Hi, my name is Aura Lillian Joan and my sacral chakra is out of balance.
I have difficulty playing.
Sometimes I have a hard time experiencing pleasure and it’s something I’m really working on right now.
And sometimes I struggle with slowing down and being present.
The sacral chakra is your pleasure center; creativity and play, sensuality and beauty reside here. I’ve realized my sacral has been majorly out of balance for a long time. I forgot how to play, I felt insecure and sat on the side lines for such a long time. I struggled with relaxing so much that I couldn’t dance in the kitchen or jump in the pool with my kids. I was so overwhelmed with the concept that I had to be adult, perfect, polished, and composed at all times that I squashed my pleasure center like a bug and my sacral was denied and eventually baby stepped my way to shut down entirely.
I’ve come a long way this year. I feel more loving towards myself now than I ever have before, I feel more ME, more at ease, sexier – even with these love handles. Shit, especially with these love handles😏, but there is still much work to be done!
2020 has been my year of survival and growth, and it hasn’t always been pretty.
I have learned that many times our physical ailments are tied to spiritual misalignments. I denied my sexuality for my whole life, I forgot how to enjoy myself, I tried to be something I wasn’t, I cringed at the thought of being who I actually am. I have endometriosis, I struggled with infertility for many years, I held onto extra weight, wrestled with depression and forgot myself time and time again.

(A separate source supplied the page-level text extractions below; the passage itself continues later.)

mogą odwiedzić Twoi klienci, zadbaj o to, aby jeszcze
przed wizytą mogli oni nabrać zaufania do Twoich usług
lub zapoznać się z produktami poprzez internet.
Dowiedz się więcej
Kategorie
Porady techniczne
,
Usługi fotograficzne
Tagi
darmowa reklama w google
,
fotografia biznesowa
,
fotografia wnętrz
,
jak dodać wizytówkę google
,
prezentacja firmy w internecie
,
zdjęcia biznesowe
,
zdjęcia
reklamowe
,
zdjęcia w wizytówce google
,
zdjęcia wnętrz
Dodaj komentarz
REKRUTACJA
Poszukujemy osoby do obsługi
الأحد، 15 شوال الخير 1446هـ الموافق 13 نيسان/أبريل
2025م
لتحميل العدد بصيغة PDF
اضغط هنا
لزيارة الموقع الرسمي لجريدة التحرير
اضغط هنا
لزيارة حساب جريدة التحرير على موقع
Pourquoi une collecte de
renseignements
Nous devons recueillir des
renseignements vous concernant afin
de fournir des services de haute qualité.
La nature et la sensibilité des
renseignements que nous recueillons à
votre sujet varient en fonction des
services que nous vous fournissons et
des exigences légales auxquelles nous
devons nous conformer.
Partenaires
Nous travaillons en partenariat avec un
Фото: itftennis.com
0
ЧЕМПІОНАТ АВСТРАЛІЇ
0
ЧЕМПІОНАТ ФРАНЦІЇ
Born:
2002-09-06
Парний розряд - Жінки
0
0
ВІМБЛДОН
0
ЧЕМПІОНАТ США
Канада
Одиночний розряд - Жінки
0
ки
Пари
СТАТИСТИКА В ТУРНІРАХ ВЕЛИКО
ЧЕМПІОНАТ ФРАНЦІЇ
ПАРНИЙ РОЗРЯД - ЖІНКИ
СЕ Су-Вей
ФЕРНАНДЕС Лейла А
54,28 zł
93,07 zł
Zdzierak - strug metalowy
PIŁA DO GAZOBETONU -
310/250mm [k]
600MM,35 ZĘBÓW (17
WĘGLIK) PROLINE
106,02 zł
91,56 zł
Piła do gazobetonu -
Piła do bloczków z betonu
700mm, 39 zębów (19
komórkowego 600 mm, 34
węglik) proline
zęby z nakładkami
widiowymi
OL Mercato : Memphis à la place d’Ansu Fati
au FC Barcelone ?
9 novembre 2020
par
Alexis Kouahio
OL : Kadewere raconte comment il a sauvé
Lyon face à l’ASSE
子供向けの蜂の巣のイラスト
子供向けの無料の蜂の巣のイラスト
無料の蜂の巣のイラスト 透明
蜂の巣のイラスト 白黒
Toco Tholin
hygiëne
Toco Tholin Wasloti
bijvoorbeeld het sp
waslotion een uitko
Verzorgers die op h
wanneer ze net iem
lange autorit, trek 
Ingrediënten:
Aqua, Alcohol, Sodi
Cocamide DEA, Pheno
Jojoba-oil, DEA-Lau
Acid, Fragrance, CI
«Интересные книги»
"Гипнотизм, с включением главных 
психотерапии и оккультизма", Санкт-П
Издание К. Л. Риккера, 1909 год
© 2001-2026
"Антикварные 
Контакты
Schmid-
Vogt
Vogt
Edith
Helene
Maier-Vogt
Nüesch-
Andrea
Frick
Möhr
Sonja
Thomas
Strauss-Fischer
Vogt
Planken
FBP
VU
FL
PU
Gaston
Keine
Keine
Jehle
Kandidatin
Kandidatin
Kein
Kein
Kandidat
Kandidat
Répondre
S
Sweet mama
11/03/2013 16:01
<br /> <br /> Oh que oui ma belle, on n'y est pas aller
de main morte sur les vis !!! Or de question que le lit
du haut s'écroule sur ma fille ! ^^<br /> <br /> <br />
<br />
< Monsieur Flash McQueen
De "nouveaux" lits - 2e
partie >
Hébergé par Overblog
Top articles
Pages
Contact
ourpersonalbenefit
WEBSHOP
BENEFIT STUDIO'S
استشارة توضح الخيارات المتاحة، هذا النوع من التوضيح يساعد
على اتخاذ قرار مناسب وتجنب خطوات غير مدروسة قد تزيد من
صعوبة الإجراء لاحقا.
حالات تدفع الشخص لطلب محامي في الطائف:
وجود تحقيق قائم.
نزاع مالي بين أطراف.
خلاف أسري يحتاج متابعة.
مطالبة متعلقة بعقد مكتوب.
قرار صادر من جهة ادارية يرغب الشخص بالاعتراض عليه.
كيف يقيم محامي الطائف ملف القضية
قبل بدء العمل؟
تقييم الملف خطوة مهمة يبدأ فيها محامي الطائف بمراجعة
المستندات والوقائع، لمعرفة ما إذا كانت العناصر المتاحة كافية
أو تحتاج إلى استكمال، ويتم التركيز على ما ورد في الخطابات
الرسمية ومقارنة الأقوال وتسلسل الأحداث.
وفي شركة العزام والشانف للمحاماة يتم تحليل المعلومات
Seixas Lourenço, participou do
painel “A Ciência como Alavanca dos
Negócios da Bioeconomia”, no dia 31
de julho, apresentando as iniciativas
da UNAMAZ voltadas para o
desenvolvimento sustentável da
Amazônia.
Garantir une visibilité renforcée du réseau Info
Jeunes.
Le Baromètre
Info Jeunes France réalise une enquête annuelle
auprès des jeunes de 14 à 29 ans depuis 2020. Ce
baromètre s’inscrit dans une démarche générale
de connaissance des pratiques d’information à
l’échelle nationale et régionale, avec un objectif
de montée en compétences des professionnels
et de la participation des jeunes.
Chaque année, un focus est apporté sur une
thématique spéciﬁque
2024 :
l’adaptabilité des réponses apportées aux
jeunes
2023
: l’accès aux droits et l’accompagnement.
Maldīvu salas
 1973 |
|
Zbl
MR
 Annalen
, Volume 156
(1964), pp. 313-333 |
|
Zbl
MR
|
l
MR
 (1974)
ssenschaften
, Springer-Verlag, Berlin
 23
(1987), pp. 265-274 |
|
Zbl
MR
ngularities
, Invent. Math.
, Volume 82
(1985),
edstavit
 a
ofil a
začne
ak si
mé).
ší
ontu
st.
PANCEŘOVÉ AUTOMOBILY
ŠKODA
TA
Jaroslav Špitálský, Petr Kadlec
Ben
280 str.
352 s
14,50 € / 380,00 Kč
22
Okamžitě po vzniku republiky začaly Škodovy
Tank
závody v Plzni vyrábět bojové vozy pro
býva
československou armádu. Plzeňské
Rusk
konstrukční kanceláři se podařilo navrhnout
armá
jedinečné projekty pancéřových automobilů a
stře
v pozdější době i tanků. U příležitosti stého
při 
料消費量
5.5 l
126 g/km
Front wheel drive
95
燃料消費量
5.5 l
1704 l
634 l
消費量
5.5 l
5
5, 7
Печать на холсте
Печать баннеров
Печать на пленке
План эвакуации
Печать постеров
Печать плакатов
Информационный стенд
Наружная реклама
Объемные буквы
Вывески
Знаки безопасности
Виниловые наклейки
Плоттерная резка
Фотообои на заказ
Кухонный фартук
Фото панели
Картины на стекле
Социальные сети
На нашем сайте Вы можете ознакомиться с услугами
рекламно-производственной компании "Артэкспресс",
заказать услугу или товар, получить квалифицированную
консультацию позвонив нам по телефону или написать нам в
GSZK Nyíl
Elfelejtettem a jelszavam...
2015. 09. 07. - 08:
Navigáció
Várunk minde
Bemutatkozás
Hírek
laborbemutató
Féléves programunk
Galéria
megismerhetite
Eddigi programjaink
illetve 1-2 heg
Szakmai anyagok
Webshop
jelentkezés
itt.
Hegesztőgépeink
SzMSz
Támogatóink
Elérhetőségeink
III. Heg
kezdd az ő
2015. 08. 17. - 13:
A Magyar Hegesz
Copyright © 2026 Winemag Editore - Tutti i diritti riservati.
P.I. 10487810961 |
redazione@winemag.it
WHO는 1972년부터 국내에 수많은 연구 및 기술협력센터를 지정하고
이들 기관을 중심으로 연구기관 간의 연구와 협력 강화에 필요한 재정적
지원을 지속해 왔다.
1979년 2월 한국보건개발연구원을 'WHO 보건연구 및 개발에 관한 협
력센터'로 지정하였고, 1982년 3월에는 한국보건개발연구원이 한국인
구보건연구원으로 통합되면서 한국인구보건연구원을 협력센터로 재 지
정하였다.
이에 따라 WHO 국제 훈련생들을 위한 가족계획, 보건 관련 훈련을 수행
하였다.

I’m realizing now that if I balance my sacral and focus on spending more time in pleasure and creation, some of these ailments will realign in my life and things will get better. Part of this really starts with self acceptance, no more denial. No more cringing when I call myself a lesbian, no more turning off my pleasure center because being a woman in my sexual power makes things awkward at home with my male partner. No more hiding in fear, no more insecurity.
Ownership and love reside here now.
Last night I sent a text to my partner that said, “We’re having a Halloween party as a family when I get home.” I turned on a Monster Mash Halloween playlist on Spotify when I parked the car in the driveway, stuffed my phone in my pocket and walked in the house with music blaring, candy, costumes, and pizza. Ava and I threw a plastic table cloth on the kitchen table, I dumped three bags of candy in the middle of the table, and we dug out the pumpkin carving tools. Jamming to Halloween music with my belly dancing jingle jangles on my hips, we danced, we laughed, we created a memory.
This is the medicine I need. The medicine we all need. Presence, fun, laughter, pleasure.
Tonight I plan on a self love bath with rose quarts, Epsom salts, my rose quartz yoni egg, and candles. Tuning into myself. Followed by a sacred circle and ritual with my sisters to honor my ancestors on Samhain with this glorious full moon in Taurus.
How are you bringing play, pleasure, and creativity into your life today? What lights you up?
I strive to love myself as deeply and wholly as I love everyone else and I hope you do too. Here’s to pleasure and play and a balanced sacral chakra.
I love you to the full moon and back, my loves.